Staff have ‘inherent resilience’

The lower rate of distress among healthcare staff and other frontline workers may be attributed to ‘inherent resilience’ as part of the profession, it suggested.

The authors clarified: ‘While it is unknown if these first responder groups were less affected by the Covid-19 pandemic than the general public, or if they had better mental wellbeing prior to the pandemic, these findings are positive regardless.’

Alternatively, they suggested it may be attributed to the ‘altruistic nature’ of a healthcare worker’s role.

‘Research finds that helping others and performing acts of kindness can boost subjective psychological wellbeing with small to medium effect sizes,’ the authors said.

‘As altruism is central in first responder and health care roles and is a regular part of the day job, it seems feasible that working in such occupations that involve a high degree of assisting others may have minimized psychological distress levels.’

‘Optimistic view’

The authors acknowledged that their findings contrast with other studies which suggest similar or lower levels of wellbeing in health workers, when compared with the general public.

A May survey revealed that over a third of GPs (36%) were considering early retirement within the next 12 months, with 45% citing their personal well-being as a major factor.

Similarly reports of workforce burnout across the NHS and social care led MPs to launch a dedicated inquiry into the well-being crisis.

Nicola Gray, psychology professor at Swansea University and lead author on the study, said that at the start of the pandemic, healthcare workers were more at risk through their contact with the public.

‘You would expect these people to be more worried and stressed than most,’ she said.

‘Our study gives an optimistic view of the ability to psychologically bounce-back in these critical occupations.

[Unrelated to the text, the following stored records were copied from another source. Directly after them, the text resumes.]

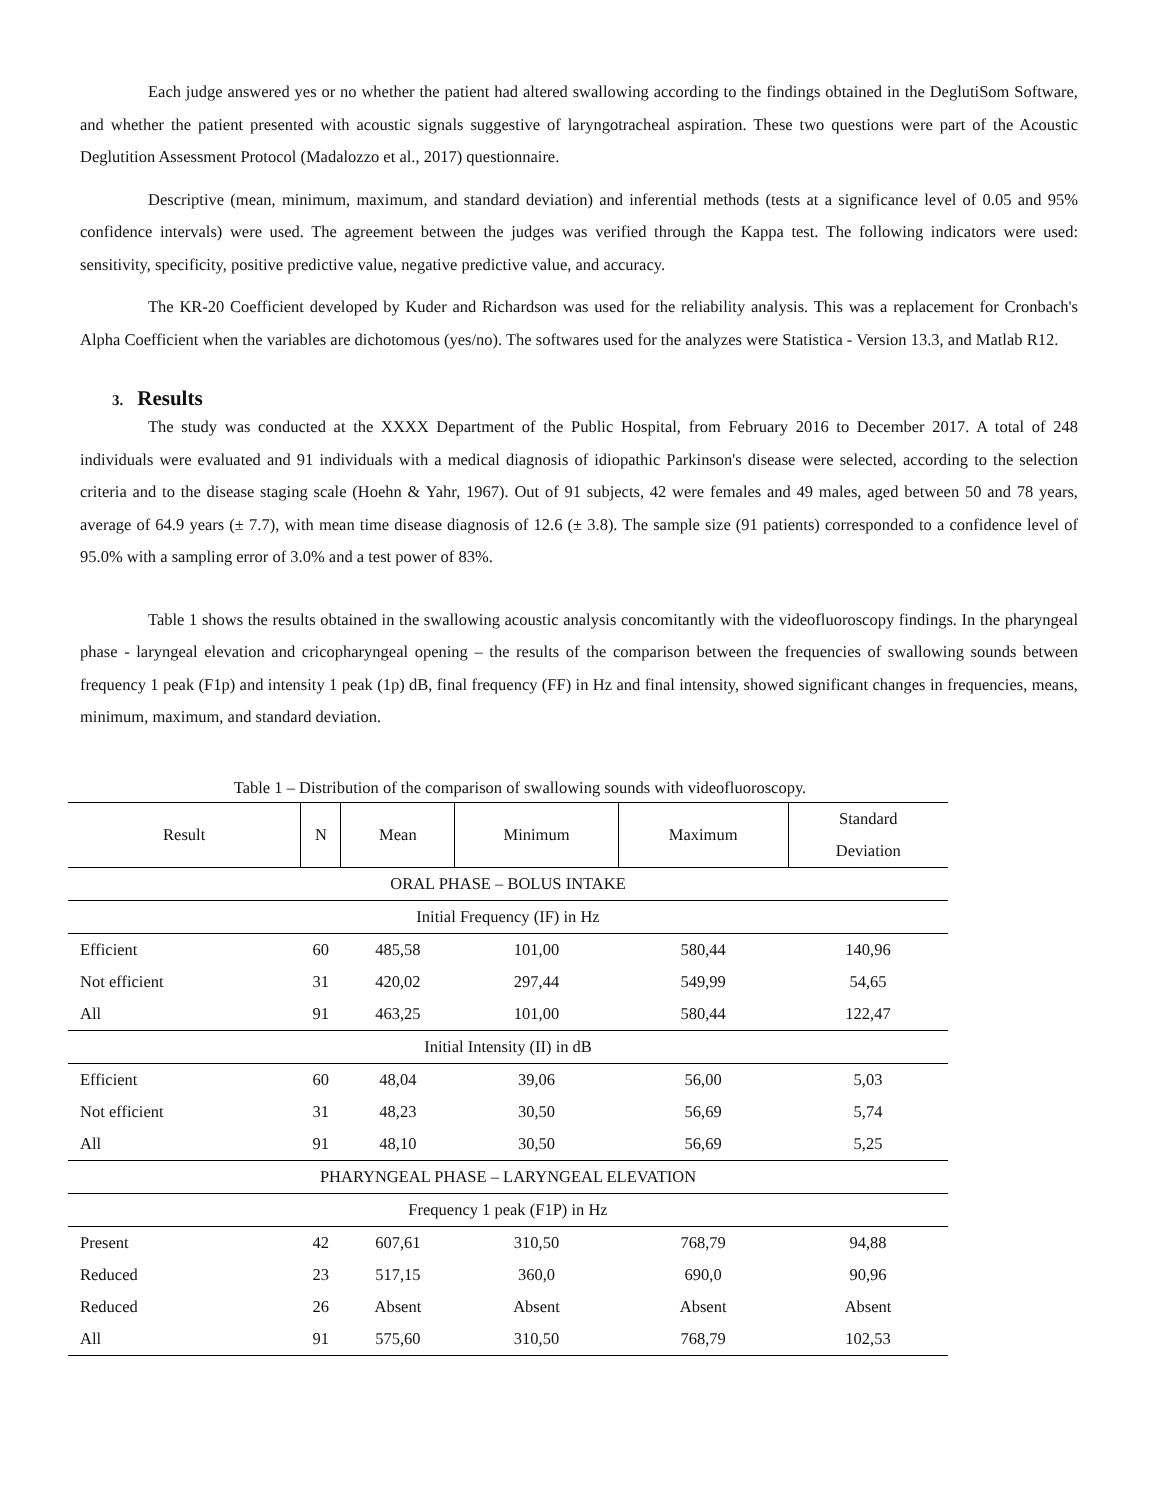Each judge answered yes or no whether the patient had altered swallowing according to the findings obtained in the DeglutiSom Software, and whether the patient presented with acoustic signals suggestive of laryngotracheal aspiration. These two questions were part of the Acoustic Deglutition Assessment Protocol (Madalozzo et al., 2017) questionnaire.
Descriptive (mean, minimum, maximum, and standard deviation) and inferential methods (tests at a significance level of 0.05 and 95% confidence intervals) were used. The agreement between the judges was verified through the Kappa test. The following indicators were used: sensitivity, specificity, positive predictive value, negative predictive value, and accuracy.
The KR-20 Coefficient developed by Kuder and Richardson was used for the reliability analysis. This was a replacement for Cronbach's Alpha Coefficient when the variables are dichotomous (yes/no). The softwares used for the analyzes were Statistica - Version 13.3, and Matlab R12.
3. Results
The study was conducted at the XXXX Department of the Public Hospital, from February 2016 to December 2017. A total of 248 individuals were evaluated and 91 individuals with a medical diagnosis of idiopathic Parkinson's disease were selected, according to the selection criteria and to the disease staging scale (Hoehn & Yahr, 1967). Out of 91 subjects, 42 were females and 49 males, aged between 50 and 78 years, average of 64.9 years (± 7.7), with mean time disease diagnosis of 12.6 (± 3.8). The sample size (91 patients) corresponded to a confidence level of 95.0% with a sampling error of 3.0% and a test power of 83%.
Table 1 shows the results obtained in the swallowing acoustic analysis concomitantly with the videofluoroscopy findings. In the pharyngeal phase - laryngeal elevation and cricopharyngeal opening – the results of the comparison between the frequencies of swallowing sounds between frequency 1 peak (F1p) and intensity 1 peak (1p) dB, final frequency (FF) in Hz and final intensity, showed significant changes in frequencies, means, minimum, maximum, and standard deviation.
Table 1 – Distribution of the comparison of swallowing sounds with videofluoroscopy.
| Result | N | Mean | Minimum | Maximum | Standard Deviation |
| --- | --- | --- | --- | --- | --- |
| ORAL PHASE – BOLUS INTAKE | | | | | |
| Initial Frequency (IF) in Hz | | | | | |
| Efficient | 60 | 485,58 | 101,00 | 580,44 | 140,96 |
| Not efficient | 31 | 420,02 | 297,44 | 549,99 | 54,65 |
| All | 91 | 463,25 | 101,00 | 580,44 | 122,47 |
| Initial Intensity (II) in dB | | | | | |
| Efficient | 60 | 48,04 | 39,06 | 56,00 | 5,03 |
| Not efficient | 31 | 48,23 | 30,50 | 56,69 | 5,74 |
| All | 91 | 48,10 | 30,50 | 56,69 | 5,25 |
| PHARYNGEAL PHASE – LARYNGEAL ELEVATION | | | | | |
| Frequency 1 peak (F1P) in Hz | | | | | |
| Present | 42 | 607,61 | 310,50 | 768,79 | 94,88 |
| Reduced | 23 | 517,15 | 360,0 | 690,0 | 90,96 |
| Reduced | 26 | Absent | Absent | Absent | Absent |
| All | 91 | 575,60 | 310,50 | 768,79 | 102,53 |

It also shows that playing a crucial societal role during a crisis, as well as helping others, can help boost and protect your own mental wellbeing.’

The study comes days after new NHS England data revealed that the backlog for care grew to 5.5 million patients at the end of June 2021, up from 5.3 million patients the month before.

The data was preceded by an Institute for Fiscal Studies model found that concerns that the backlog could reach and exceed 13 million people are ‘well within the realms of possibility’.

A separate report from the British Heart Foundation found that cardiac waiting lists alone could take five years to clear.